--- WRITTEN EXERCISE ---
Copy the rows from the line with "specimen entry 2,23" through the line with "Recorded time: 4,26", substituting "image" for "photograph" and leaving everything else unchanged.

* START LISTED RECORDS *

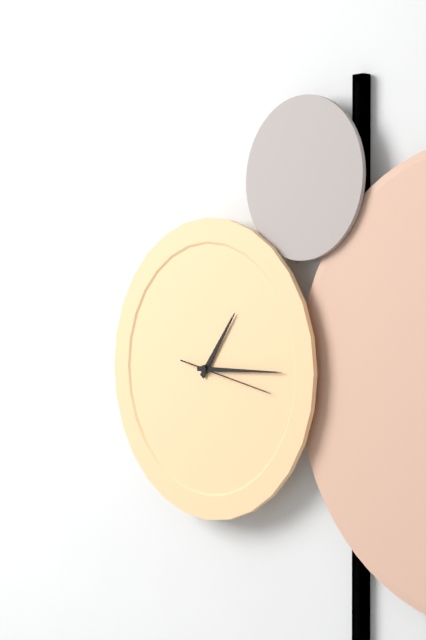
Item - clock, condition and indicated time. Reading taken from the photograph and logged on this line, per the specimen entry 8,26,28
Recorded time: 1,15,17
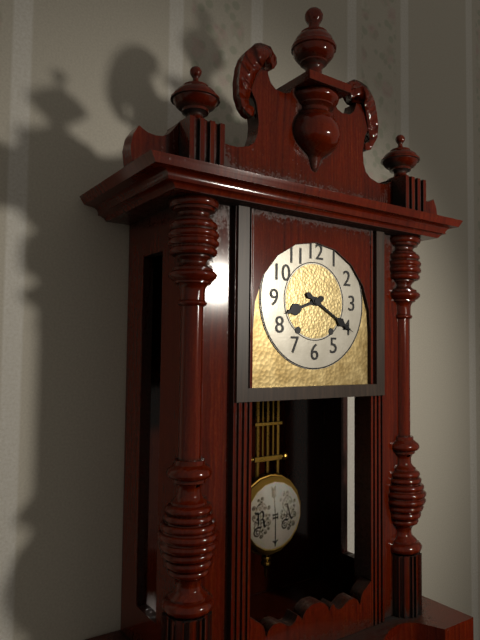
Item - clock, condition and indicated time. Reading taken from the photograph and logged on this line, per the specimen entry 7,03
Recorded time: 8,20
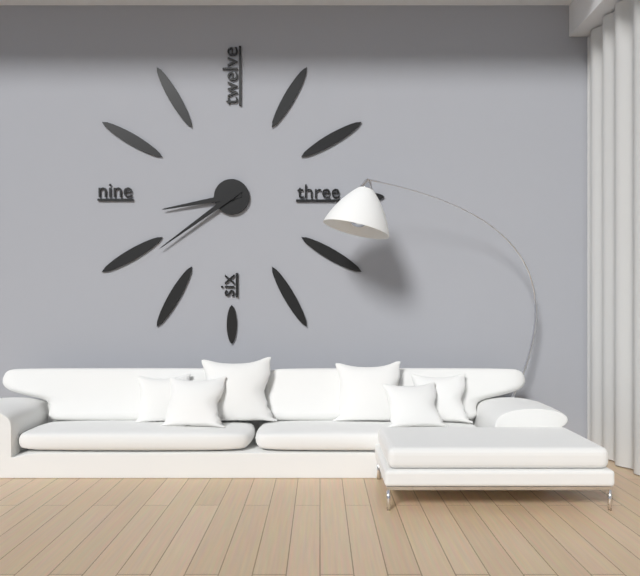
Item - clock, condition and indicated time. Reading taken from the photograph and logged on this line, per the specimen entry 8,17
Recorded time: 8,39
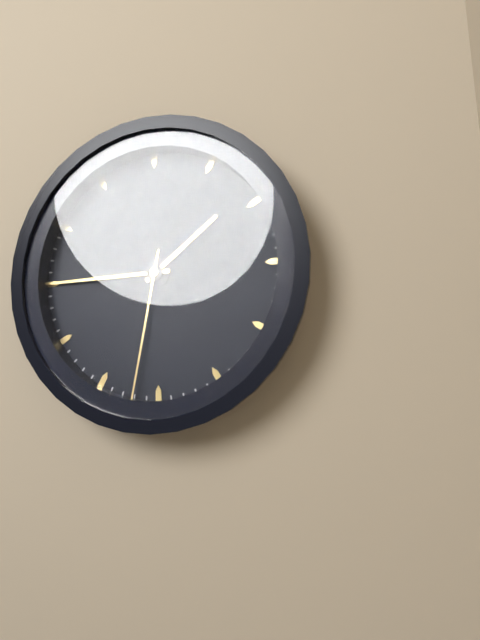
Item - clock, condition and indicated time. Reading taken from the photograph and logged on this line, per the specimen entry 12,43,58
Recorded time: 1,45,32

* END LISTED RECORDS *
* START LISTED RECORDS *

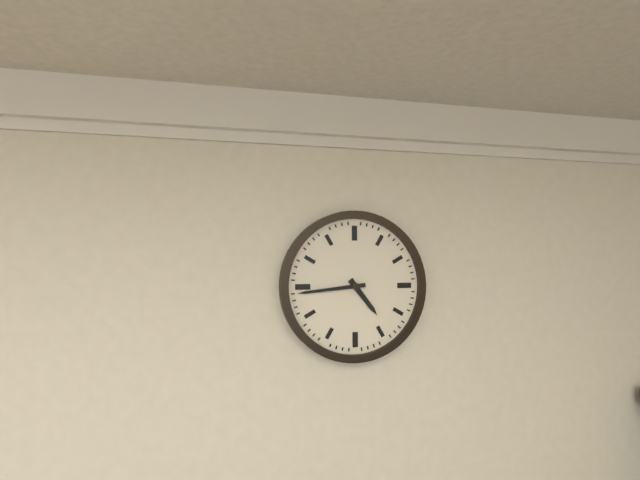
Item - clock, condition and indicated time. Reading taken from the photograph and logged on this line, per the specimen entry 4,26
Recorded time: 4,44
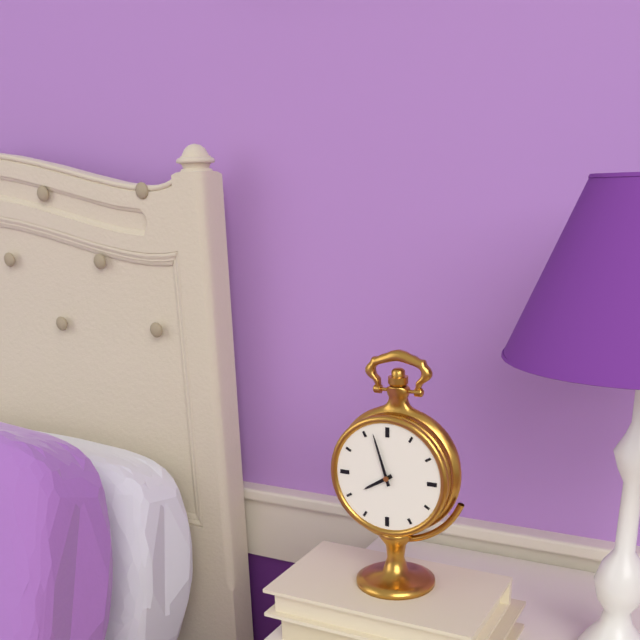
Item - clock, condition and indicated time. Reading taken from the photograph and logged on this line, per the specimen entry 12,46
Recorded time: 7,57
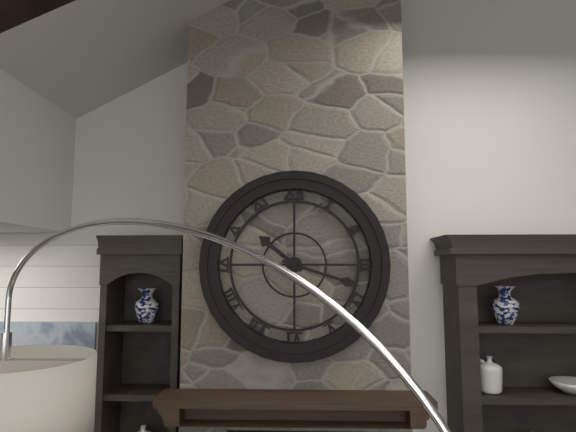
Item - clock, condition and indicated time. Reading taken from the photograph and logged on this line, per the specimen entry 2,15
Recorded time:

* END LISTED RECORDS *
* START LISTED RECORDS *

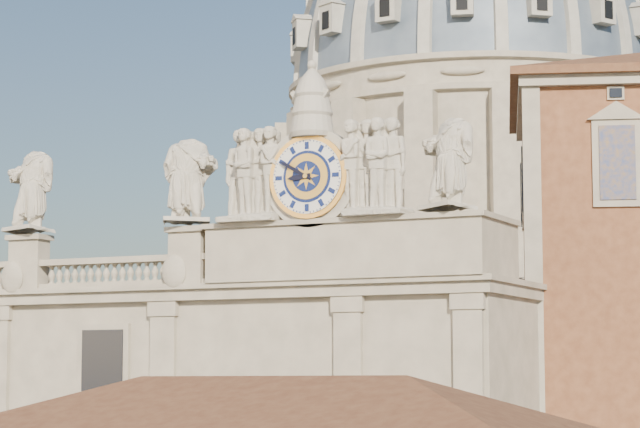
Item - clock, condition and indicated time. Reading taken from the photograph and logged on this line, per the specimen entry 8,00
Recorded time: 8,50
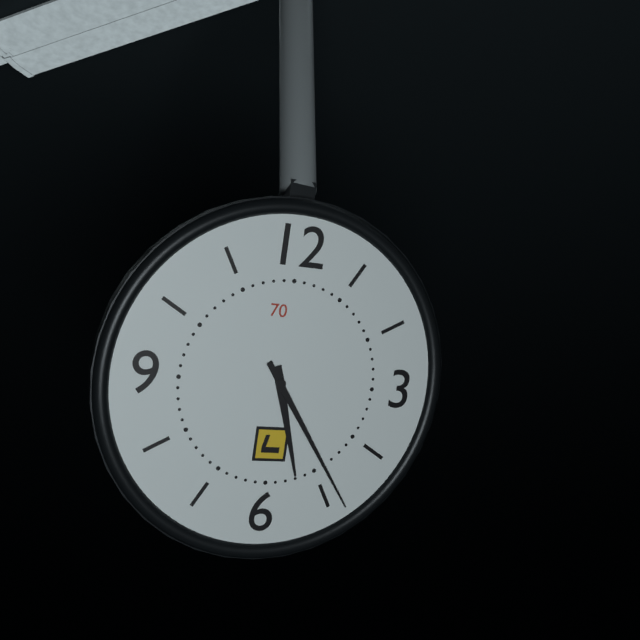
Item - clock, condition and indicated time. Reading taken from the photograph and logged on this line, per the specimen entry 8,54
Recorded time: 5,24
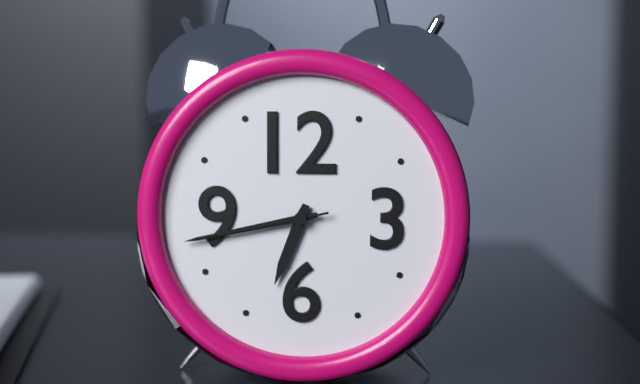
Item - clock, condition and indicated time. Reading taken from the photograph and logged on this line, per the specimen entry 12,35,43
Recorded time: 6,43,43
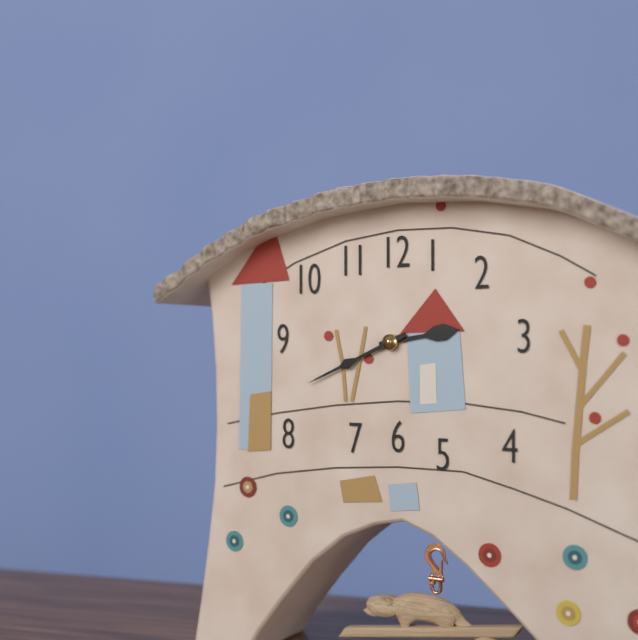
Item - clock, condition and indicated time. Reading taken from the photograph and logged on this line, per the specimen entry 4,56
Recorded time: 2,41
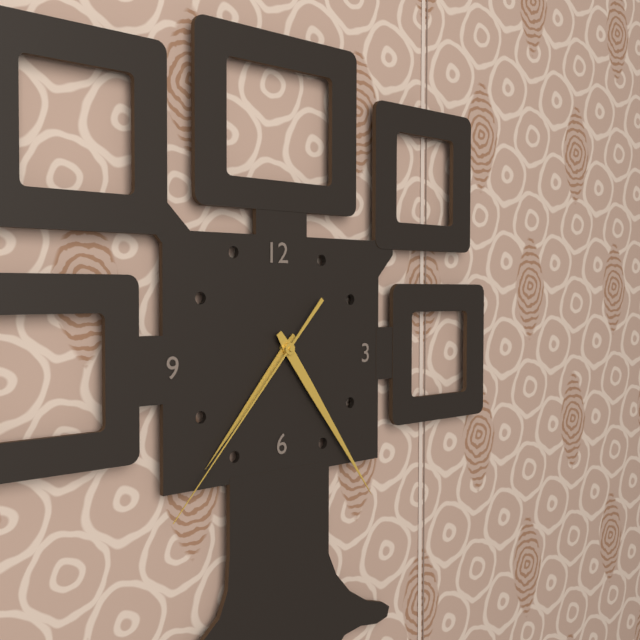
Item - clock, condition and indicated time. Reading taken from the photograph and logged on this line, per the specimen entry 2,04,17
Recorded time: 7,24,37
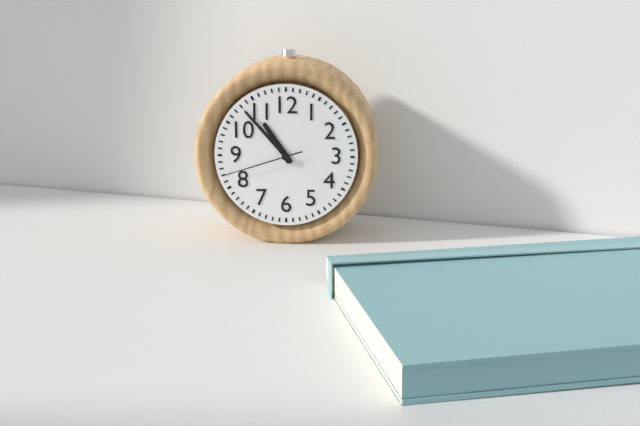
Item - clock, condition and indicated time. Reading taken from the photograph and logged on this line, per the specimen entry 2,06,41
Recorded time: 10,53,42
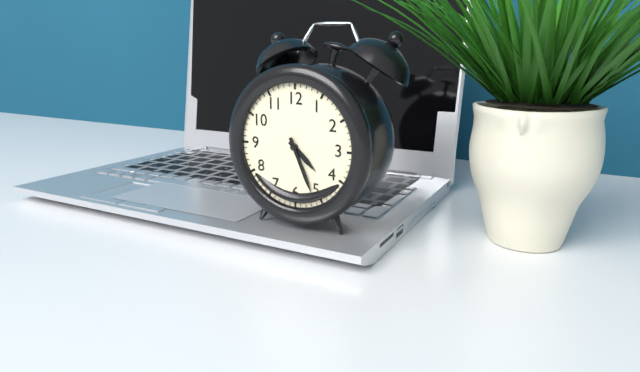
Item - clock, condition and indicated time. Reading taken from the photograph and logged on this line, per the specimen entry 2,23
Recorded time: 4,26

* END LISTED RECORDS *

--- ANSWER IN FULL ---
Item - clock, condition and indicated time. Reading taken from the image and logged on this line, per the specimen entry 2,23
Recorded time: 4,26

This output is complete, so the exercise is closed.